#### Data for the task:
▼
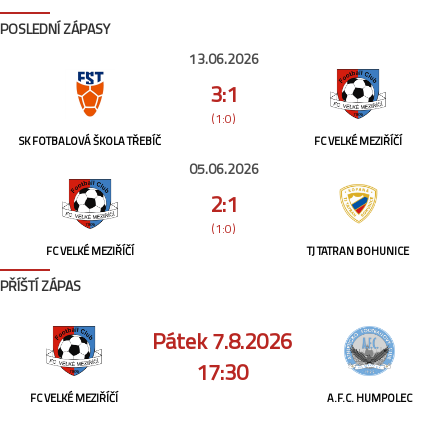
POSLEDNÍ ZÁPASY
13.06.2026
3:1
(1:0)
SK FOTBALOVÁ ŠKOLA TŘEBÍČ
FC VELKÉ MEZIŘÍČÍ
05.06.2026
2:1
(1:0)
FC VELKÉ MEZIŘÍČÍ
TJ TATRAN BOHUNICE
PŘÍŠTÍ ZÁPAS
Pátek 7.8.2026
17:30
FC VELKÉ MEZIŘÍČÍ
A.F.C. HUMPOLEC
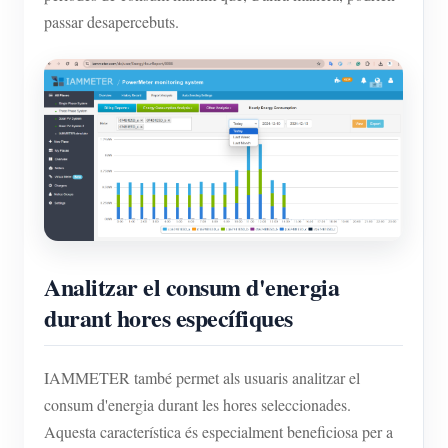
passar desapercebuts.
Analitzar el consum d'energia
durant hores específiques
IAMMETER també permet als usuaris analitzar el
consum d'energia durant les hores seleccionades.
Aquesta característica és especialment beneficiosa per a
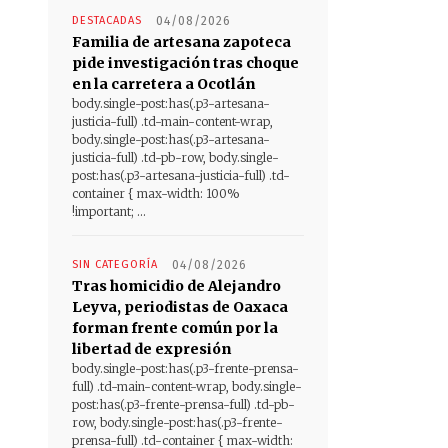
DESTACADAS
04/08/2026
Familia de artesana zapoteca
pide investigación tras choque
en la carretera a Ocotlán
body.single-post:has(.p3-artesana-
justicia-full) .td-main-content-wrap,
body.single-post:has(.p3-artesana-
justicia-full) .td-pb-row, body.single-
post:has(.p3-artesana-justicia-full) .td-
container { max-width: 100%
!important; ...
SIN CATEGORÍA
04/08/2026
Tras homicidio de Alejandro
Leyva, periodistas de Oaxaca
forman frente común por la
libertad de expresión
body.single-post:has(.p3-frente-prensa-
full) .td-main-content-wrap, body.single-
post:has(.p3-frente-prensa-full) .td-pb-
row, body.single-post:has(.p3-frente-
prensa-full) .td-container { max-width:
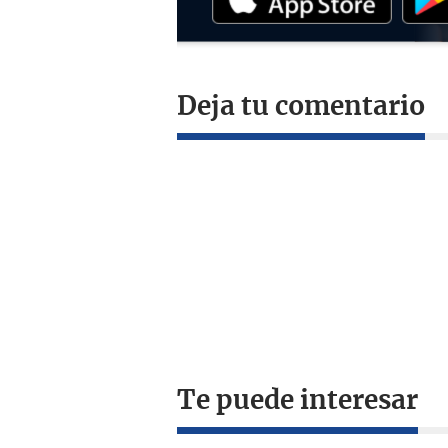
Deja tu comentario
Te puede interesar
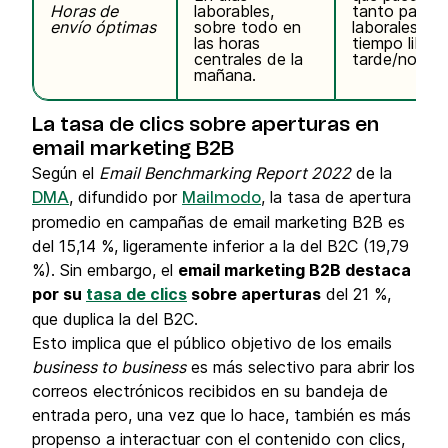
Horas de
laborables,
tanto pausa
envío óptimas
sobre todo en
laborales c
las horas
tiempo libre 
centrales de la
tarde/noche.
mañana.
La tasa de clics sobre aperturas en
email marketing B2B
Según el
Email Benchmarking Report 2022
de la
, difundido por
, la tasa de apertura
DMA
Mailmodo
promedio en campañas de email marketing B2B es
del 15,14 %, ligeramente inferior a la del B2C (19,79
%). Sin embargo, el
email marketing B2B destaca
por su
tasa de clics
sobre aperturas
del 21 %,
que duplica la del B2C.
Esto implica que el público objetivo de los emails
business to business
es más selectivo para abrir los
correos electrónicos recibidos en su bandeja de
entrada pero, una vez que lo hace, también es más
propenso a interactuar con el contenido con clics,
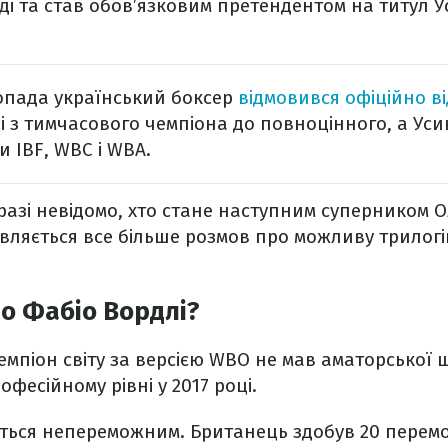
ді та став обов’язковим претендентом на титул У
топада український боксер
відмовився офіційно ві
сі з тимчасового чемпіона до повноцінного, а Ус
 IBF, WBC і WBA.
азі невідомо, хто стане наступним суперником 
являється все більше розмов про можливу трилог
о Фабіо Вордлі?
мпіон світу за версією WBO не мав аматорської 
фесійному рівні у 2017 році.
ється непереможним. Британець здобув 20 перемо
▲
#### Exercise directions:
Please turn the lines above into a numbered list, skipping any blank lines and leaving out the pictures.

#### Exercise answer:
1. POSLEDNÍ ZÁPASY
2. 13.06.2026
3. 3:1
4. (1:0)
5. SK FOTBALOVÁ ŠKOLA TŘEBÍČ
6. FC VELKÉ MEZIŘÍČÍ
7. 05.06.2026
8. 2:1
9. (1:0)
10. FC VELKÉ MEZIŘÍČÍ
11. TJ TATRAN BOHUNICE
12. PŘÍŠTÍ ZÁPAS
13. Pátek 7.8.2026
14. 17:30
15. FC VELKÉ MEZIŘÍČÍ
16. A.F.C. HUMPOLEC
17. passar desapercebuts.
18. Analitzar el consum d'energia
19. durant hores específiques
20. IAMMETER també permet als usuaris analitzar el
21. consum d'energia durant les hores seleccionades.
22. Aquesta característica és especialment beneficiosa per a
23. DESTACADAS
24. 04/08/2026
25. Familia de artesana zapoteca
26. pide investigación tras choque
27. en la carretera a Ocotlán
28. body.single-post:has(.p3-artesana-
29. justicia-full) .td-main-content-wrap,
30. body.single-post:has(.p3-artesana-
31. justicia-full) .td-pb-row, body.single-
32. post:has(.p3-artesana-justicia-full) .td-
33. container { max-width: 100%
34. !important; ...
35. SIN CATEGORÍA
36. 04/08/2026
37. Tras homicidio de Alejandro
38. Leyva, periodistas de Oaxaca
39. forman frente común por la
40. libertad de expresión
41. body.single-post:has(.p3-frente-prensa-
42. full) .td-main-content-wrap, body.single-
43. post:has(.p3-frente-prensa-full) .td-pb-
44. row, body.single-post:has(.p3-frente-
45. prensa-full) .td-container { max-width:
46. Deja tu comentario
47. Te puede interesar
48. Horas de
49. laborables,
50. tanto pausa
51. envío óptimas
52. sobre todo en
53. laborales c
54. las horas
55. tiempo libre 
56. centrales de la
57. tarde/noche.
58. mañana.
59. La tasa de clics sobre aperturas en
60. email marketing B2B
61. Según el
62. Email Benchmarking Report 2022
63. de la
64. , difundido por
65. , la tasa de apertura
66. DMA
67. Mailmodo
68. promedio en campañas de email marketing B2B es
69. del 15,14 %, ligeramente inferior a la del B2C (19,79
70. %). Sin embargo, el
71. email marketing B2B destaca
72. por su
73. tasa de clics
74. sobre aperturas
75. del 21 %,
76. que duplica la del B2C.
77. Esto implica que el público objetivo de los emails
78. business to business
79. es más selectivo para abrir los
80. correos electrónicos recibidos en su bandeja de
81. entrada pero, una vez que lo hace, también es más
82. propenso a interactuar con el contenido con clics,
83. ді та став обов’язковим претендентом на титул У
84. топада український боксер
85. відмовився офіційно ві
86. сі з тимчасового чемпіона до повноцінного, а Ус
87.  IBF, WBC і WBA.
88. азі невідомо, хто стане наступним суперником 
89. являється все більше розмов про можливу трилог
90. о Фабіо Вордлі?
91. мпіон світу за версією WBO не мав аматорської 
92. фесійному рівні у 2017 році.
93. ється непереможним. Британець здобув 20 перемо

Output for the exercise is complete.